[INFORMATION PROVIDED Boundary: Start]

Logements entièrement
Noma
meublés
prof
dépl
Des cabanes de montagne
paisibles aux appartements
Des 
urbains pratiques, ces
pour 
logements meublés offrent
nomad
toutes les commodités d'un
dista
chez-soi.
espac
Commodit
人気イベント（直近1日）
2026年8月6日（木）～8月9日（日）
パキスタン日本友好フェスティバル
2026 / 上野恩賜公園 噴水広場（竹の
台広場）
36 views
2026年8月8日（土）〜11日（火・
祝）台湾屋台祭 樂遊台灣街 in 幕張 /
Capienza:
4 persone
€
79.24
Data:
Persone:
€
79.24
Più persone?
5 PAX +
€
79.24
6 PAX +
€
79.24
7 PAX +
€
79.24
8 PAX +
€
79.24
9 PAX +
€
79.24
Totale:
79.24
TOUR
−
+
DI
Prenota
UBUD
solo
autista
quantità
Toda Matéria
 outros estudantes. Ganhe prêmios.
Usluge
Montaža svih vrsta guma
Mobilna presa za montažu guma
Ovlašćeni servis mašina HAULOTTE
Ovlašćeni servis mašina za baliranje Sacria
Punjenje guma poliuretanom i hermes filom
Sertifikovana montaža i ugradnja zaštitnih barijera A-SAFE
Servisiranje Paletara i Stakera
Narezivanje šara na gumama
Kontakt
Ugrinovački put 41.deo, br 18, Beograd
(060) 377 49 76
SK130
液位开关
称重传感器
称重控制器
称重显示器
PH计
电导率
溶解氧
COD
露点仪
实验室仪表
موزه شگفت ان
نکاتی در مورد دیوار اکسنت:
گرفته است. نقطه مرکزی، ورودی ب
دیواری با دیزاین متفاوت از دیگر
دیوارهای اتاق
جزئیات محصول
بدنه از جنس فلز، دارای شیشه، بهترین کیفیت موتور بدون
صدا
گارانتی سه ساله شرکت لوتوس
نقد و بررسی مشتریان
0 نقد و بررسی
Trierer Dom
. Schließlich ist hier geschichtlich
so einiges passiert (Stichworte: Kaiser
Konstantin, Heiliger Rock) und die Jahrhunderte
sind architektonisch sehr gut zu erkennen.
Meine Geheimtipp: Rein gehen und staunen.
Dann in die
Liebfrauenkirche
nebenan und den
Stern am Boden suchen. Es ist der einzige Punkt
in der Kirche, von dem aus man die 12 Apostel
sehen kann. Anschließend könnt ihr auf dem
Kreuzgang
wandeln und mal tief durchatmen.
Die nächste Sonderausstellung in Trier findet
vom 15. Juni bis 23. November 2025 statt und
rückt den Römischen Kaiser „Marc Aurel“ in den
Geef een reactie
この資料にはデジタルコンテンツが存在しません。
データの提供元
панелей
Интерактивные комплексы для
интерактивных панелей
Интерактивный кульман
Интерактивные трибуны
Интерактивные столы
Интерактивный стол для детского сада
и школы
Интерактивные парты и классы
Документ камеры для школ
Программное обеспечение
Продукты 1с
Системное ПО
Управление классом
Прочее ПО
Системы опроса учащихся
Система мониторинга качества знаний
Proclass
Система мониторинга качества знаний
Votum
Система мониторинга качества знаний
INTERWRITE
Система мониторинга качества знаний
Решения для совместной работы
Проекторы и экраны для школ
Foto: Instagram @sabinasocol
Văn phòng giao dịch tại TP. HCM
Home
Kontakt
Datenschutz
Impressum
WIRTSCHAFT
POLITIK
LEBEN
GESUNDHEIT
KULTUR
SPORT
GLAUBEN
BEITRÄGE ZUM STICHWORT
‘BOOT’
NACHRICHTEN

[INFORMATION PROVIDED Boundary: End]

• _EXERCISE BRIEF_
Look for the word "Kaiser". Copy out every line of the data that has it.

• _RESPONSE BOX_
so einiges passiert (Stichworte: Kaiser
rückt den Römischen Kaiser „Marc Aurel“ in den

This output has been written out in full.